The concept of TIs uses U.S. and similar copyright exceptions as a starting point. In the U.S. exception, Section 121, posted at Bookshare as the Chafee Amendment, the term is "authorized entities." In the statute:
"authorized entity" means a nonprofit organization or a governmental agency that has a primary mission to provide specialized services relating to training, education, or adaptive reading or information access needs of blind or other persons with disabilities;In this case, authorized means authorized under the statute.
This is a crucial point. Under U.S. (and as far as I know, most of the other exceptions) law, there is no approval or authorization by other entities, whether government, publishing industry or the disability consumer organizations. When you use the exception, you are asserting that your organization meets this qualification. And, if a copyright holder doubts that your organization meets the requirement in making an accessible copy, they are welcome to file a legal complaint of copyright infringement and make the case. But, the burden of proof is not on the nonprofit agency, it's on the copyright holder making the complaint. Just to be clear, IANAL, I am Not a Lawyer, so this is my layman's understanding.
I'm not aware of any litigation in the U.S. that has ever been filed on this point. Compare that to the fair use exception, which has plenty of case law. Why? It must be that the definition of authorized entity is sufficiently clear that no publisher wants to try this out in court against a nonprofit that is truly working to help people with disabilities.
The lack of a requirement for permission is fundamental to the concept of an exception: the idea that you would need permission of the rightsholders to utilize an exception from copyright is an oxymoron. Yet, this is the requirement of the European proposal for TIs here at WIPO! And, the U.S. proposal has similar (but not quite as out there) language saying that the organization using the exception has to have the trust of both the publishers and the consumer groups. A requirement that does not exist in the U.S. exception.
To be clear, there is at least one major publisher who publicly states their contempt for organizations such as Bookshare and RFB&D that utilize their materials under an exception. As long as we obey the law, they are unlikely to sue us. But, if we're trusted by most publishers but one complains, does one publisher's veto stop the operation of exceptions or import/export?
It's becoming increasingly clear that the term of "Trusted Intermediaries" is loaded with the issue of "trust" becoming a codeword for having received permission. In discussions with the advocacy community here, there's a strong desire to discard this term.
The U.S. term "authorized entity" carries some of this freight to non-U.S. audiences who assume that some other authority provided the authorization.
A term that was brainstormed by some of the other great minds here was "Responsible Entities," which I think is quite good.
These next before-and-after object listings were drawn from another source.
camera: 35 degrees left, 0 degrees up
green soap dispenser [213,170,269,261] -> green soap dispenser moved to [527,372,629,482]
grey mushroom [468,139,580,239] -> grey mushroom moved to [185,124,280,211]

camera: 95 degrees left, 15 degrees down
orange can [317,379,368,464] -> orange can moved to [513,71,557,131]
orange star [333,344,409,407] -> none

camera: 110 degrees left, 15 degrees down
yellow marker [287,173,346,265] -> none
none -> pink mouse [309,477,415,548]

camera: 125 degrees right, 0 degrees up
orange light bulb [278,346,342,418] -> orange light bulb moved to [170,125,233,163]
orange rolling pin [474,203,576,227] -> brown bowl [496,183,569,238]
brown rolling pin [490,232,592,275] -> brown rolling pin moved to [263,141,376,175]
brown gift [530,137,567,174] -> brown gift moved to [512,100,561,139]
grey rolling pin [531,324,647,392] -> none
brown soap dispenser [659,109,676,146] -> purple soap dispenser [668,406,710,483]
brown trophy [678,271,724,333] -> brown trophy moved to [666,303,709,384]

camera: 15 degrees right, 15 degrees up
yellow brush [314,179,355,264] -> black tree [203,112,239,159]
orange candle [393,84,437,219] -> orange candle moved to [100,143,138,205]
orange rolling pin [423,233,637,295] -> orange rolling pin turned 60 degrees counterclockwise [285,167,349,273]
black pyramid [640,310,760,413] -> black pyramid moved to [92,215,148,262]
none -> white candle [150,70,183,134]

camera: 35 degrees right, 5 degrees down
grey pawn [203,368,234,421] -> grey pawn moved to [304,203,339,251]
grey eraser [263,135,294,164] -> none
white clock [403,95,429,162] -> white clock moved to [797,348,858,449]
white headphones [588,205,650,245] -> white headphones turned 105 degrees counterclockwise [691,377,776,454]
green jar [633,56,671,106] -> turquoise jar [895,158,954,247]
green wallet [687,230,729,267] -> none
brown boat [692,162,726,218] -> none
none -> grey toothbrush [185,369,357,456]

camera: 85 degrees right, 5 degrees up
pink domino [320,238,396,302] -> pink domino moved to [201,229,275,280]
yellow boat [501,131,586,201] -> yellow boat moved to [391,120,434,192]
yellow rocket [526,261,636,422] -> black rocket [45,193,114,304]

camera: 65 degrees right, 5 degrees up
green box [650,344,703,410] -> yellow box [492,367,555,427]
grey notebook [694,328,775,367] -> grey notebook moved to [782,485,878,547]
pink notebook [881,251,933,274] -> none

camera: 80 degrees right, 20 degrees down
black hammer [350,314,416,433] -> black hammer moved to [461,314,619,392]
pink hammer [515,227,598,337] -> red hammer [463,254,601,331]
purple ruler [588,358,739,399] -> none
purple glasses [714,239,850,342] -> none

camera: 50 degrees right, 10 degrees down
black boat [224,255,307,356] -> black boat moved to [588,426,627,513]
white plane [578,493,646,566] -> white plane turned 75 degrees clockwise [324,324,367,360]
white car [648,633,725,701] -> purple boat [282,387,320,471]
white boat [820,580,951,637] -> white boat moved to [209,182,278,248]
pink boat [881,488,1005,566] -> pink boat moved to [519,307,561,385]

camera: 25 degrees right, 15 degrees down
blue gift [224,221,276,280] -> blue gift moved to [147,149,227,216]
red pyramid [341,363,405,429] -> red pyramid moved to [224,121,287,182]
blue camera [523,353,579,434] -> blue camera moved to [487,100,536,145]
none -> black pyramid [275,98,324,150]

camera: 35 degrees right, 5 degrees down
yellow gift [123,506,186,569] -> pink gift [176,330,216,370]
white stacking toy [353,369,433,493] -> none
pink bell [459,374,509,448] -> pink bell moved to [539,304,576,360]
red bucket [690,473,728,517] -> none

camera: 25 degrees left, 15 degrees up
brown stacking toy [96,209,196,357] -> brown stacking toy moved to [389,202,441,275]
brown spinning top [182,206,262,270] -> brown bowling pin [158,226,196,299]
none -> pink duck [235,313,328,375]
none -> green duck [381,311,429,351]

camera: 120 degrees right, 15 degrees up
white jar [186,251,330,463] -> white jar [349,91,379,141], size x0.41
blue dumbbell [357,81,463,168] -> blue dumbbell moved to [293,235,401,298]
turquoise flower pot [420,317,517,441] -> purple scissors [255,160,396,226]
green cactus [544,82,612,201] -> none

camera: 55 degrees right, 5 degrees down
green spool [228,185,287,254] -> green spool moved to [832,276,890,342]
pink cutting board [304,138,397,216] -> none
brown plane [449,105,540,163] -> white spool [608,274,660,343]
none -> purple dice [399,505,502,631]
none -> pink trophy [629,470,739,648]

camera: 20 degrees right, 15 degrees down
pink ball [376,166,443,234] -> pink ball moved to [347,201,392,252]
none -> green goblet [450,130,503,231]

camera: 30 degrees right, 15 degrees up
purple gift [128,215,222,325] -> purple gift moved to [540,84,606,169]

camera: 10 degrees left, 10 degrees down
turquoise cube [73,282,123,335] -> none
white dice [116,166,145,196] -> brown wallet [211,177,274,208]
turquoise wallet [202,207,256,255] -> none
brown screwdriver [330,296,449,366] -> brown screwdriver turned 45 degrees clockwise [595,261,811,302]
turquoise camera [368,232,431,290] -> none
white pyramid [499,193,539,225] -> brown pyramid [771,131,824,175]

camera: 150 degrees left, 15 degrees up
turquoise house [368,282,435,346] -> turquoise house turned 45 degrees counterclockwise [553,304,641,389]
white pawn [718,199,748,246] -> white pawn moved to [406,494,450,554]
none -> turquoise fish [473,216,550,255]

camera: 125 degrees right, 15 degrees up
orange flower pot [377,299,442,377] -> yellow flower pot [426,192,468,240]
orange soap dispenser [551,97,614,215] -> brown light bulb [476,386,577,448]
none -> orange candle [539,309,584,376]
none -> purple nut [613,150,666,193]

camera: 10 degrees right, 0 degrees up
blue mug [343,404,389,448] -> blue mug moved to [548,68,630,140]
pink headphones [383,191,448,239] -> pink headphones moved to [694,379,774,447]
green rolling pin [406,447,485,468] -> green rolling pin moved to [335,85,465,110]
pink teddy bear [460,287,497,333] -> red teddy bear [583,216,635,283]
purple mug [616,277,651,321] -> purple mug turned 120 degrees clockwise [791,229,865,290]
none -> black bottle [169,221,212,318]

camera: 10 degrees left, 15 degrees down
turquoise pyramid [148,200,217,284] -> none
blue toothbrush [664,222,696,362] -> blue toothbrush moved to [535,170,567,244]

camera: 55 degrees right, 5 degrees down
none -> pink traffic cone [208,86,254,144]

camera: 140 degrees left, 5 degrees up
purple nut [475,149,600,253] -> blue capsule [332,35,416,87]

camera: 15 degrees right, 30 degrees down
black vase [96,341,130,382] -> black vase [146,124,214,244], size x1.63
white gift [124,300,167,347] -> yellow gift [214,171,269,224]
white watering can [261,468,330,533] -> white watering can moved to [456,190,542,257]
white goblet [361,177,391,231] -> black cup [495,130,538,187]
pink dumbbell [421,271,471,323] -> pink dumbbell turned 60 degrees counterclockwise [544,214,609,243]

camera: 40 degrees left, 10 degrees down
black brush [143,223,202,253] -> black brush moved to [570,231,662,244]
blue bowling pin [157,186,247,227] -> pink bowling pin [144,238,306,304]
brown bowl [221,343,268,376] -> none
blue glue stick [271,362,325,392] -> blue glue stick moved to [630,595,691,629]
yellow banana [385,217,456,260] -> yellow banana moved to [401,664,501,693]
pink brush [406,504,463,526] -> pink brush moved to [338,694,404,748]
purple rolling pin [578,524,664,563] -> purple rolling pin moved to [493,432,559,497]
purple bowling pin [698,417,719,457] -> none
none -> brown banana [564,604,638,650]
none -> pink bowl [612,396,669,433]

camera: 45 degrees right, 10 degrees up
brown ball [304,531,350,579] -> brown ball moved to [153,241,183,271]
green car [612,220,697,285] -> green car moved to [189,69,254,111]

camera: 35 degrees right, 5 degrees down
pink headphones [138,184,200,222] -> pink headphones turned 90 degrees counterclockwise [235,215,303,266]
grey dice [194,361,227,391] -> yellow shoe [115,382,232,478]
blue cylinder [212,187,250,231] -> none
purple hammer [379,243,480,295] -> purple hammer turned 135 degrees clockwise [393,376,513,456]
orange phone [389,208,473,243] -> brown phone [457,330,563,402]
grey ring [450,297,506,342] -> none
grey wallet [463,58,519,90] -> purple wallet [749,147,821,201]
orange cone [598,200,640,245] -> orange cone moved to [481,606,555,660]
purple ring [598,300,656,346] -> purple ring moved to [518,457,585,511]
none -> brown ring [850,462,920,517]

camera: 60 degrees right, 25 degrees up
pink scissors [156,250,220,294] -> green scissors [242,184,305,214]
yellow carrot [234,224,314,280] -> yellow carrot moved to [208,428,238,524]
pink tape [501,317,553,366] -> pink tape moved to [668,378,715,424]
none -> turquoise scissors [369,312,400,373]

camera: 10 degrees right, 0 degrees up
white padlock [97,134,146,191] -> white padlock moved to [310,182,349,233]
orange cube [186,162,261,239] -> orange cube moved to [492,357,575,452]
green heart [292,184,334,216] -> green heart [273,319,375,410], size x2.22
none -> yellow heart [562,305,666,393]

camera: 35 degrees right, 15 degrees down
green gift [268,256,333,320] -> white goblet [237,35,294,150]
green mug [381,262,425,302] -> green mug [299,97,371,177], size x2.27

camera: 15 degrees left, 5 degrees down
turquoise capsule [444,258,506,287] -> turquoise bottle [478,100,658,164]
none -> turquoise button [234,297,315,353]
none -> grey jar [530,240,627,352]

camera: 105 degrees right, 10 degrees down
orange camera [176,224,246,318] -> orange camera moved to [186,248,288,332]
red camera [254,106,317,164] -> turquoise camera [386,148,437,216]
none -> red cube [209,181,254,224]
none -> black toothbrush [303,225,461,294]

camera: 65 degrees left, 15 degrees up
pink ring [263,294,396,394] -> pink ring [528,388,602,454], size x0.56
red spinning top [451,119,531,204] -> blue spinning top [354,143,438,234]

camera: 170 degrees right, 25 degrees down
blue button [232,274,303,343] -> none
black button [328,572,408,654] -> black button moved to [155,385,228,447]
I believe it delivers on the concepts in U.S. law, and addresses the core concerns of the advocacy community while providing the publishers with more confidence that exceptions (and especially imports/exports beyond existing norms) will be done by NGOs and government agencies that are following laws and acting responsibly.
By the way, there are other requirements in these proposals that I'm not commented on. I'm solely focused on the requirements of a nonprofit organization/government agency needs to meet to be eligible to use the exception/norms.